▶ **Task prompt**: Copy out the data in full and exactly, passing over the pictures.

Dataset entries

+===+

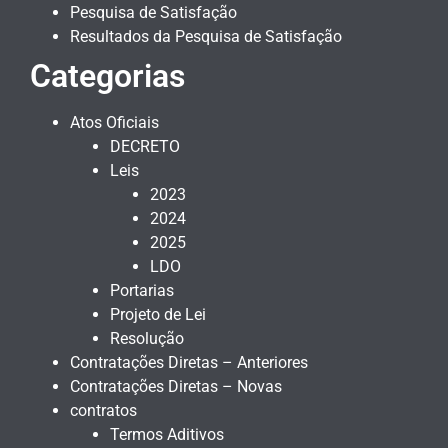
Pesquisa de Satisfação
Resultados da Pesquisa de Satisfação
Categorias
Atos Oficiais
DECRETO
Leis
2023
2024
2025
LDO
Portarias
Projeto de Lei
Resolução
Contratações Diretas – Anteriores
Contratações Diretas – Novas
contratos
Termos Aditivos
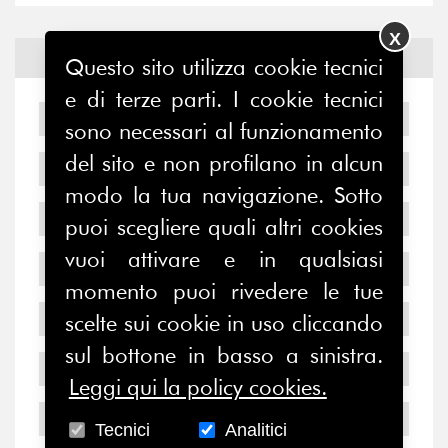
X
Archivio
News
Questo sito utilizza cookie tecnici
e di terze parti. I cookie tecnici
2026
sono necessari al funzionamento
del sito e non profilano in alcun
2025
modo la tua navigazione. Sotto
2024
puoi scegliere quali altri cookies
vuoi attivare e in qualsiasi
2023
momento puoi rivedere le tue
2022
scelte sui cookie in uso cliccando
sul bottone in basso a sinistra.
2021
Leggi qui la policy cookies.
2020
Tecnici
Analitici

+===+

▶ **Task solution**:
Pesquisa de Satisfação
Resultados da Pesquisa de Satisfação
Categorias
Atos Oficiais
DECRETO
Leis
2023
2024
2025
LDO
Portarias
Projeto de Lei
Resolução
Contratações Diretas – Anteriores
Contratações Diretas – Novas
contratos
Termos Aditivos
X
Archivio
News
Questo sito utilizza cookie tecnici
e di terze parti. I cookie tecnici
2026
sono necessari al funzionamento
del sito e non profilano in alcun
2025
modo la tua navigazione. Sotto
2024
puoi scegliere quali altri cookies
vuoi attivare e in qualsiasi
2023
momento puoi rivedere le tue
2022
scelte sui cookie in uso cliccando
sul bottone in basso a sinistra.
2021
Leggi qui la policy cookies.
2020
Tecnici
Analitici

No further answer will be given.